Das ist der genau der Punkt den Müller kritisiert. „Die für den Sport gezüchteten Pferde werden immer sensibler“, erklärte sie, „die sollen die Tiere raus lassen.“ Oder zum Beispiel mit eigenen Pferden antreten, so dass Reiter und Tier sich bereits kennen, verstehen und aufeinander vertrauen. Leuchtendes Beispiel – auch bei den Olympischen Spielen, aber beim Springreiten: Daniel Deußer beendete den Parcours nach einem Abwurf und einer Verweigerung mit Killer Queen vorzeitig. Die erhoffte Medaille für das deutsche Team im Springreiten war damit außer Reichweite. Doch auch Bundestrainer Otto Becker erklärte: „Es war die richtige Entscheidung, dass er aufgegeben hat im Sinne des Pferdes.“

Auf einer Linie mit Isabell Werth

In Zeiten, in denen der Pferdesport ohnehin unter kritischer Beobachtung steht, tun Bilder wie jene von Annika Schleu den Berufsreitern besonders weh. Gleichwohl sagte Kathrin Müller: „Die Sportlerin jetzt zu verurteilen, ist nicht richtig. Für sie ist in dem Moment ein Lebenstraum geplatzt. Da handelt man vielleicht irrational.“ Es sei das System im Modernen Fünfkampf, das im Sinne der Tiere geändert werden müsse. In diese Richtung argumentiert übrigens auch die siebenmalige Olympiasiegerin im Dressurreiten, Isabell Werth.

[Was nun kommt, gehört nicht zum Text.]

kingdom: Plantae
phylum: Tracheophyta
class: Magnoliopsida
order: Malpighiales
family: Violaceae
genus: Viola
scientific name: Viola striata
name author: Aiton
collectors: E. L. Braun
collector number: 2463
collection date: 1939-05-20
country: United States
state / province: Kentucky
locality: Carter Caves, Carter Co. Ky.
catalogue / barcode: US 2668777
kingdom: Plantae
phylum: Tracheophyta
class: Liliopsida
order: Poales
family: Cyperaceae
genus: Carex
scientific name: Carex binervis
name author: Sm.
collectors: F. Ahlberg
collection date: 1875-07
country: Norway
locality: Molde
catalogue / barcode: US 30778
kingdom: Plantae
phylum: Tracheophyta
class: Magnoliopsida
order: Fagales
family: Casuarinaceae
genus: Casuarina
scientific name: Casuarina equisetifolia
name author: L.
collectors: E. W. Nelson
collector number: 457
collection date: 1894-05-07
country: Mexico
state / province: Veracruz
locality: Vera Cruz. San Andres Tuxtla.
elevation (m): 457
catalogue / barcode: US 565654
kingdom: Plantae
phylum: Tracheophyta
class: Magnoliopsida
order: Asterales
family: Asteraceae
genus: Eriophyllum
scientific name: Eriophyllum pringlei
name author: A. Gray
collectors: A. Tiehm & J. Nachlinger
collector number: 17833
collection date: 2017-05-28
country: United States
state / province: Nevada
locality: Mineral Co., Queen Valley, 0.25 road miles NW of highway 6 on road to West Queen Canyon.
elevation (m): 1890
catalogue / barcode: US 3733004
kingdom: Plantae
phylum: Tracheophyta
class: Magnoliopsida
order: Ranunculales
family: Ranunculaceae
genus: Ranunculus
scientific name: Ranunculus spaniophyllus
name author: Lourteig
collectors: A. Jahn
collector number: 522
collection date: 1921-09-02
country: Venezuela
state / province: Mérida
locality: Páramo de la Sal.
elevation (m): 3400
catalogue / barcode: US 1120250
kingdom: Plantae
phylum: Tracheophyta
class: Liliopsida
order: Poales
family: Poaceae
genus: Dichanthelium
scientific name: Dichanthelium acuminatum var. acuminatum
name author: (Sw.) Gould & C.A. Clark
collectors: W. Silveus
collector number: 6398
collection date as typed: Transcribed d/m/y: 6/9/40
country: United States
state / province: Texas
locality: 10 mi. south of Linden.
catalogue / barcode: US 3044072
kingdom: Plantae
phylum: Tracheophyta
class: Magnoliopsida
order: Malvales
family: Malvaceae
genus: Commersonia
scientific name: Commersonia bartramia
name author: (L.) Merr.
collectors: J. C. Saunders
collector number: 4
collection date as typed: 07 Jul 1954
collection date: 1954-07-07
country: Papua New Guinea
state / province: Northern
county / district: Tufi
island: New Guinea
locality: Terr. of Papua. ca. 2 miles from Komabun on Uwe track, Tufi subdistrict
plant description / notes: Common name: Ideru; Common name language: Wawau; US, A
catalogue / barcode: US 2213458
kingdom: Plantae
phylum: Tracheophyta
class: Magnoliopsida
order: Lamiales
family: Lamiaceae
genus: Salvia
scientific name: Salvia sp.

Bilder, wie Reitsport sein kann und sein soll, die soll es vom 2. bis 5. September auf der Anlage des ZRFV Voßwinkel zu sehen geben. „Wir haben das Konzept etwas geändert. Der Sonntag zum Beispiel steht ganz im Zeichen des regionalen Reitsports“, sagte Kathrin Müller. Stand jetzt plane der Verein zudem mit Zuschauern, „wobei die drei Gs, genesen, geimpft oder getestet, Voraussetzung sind“.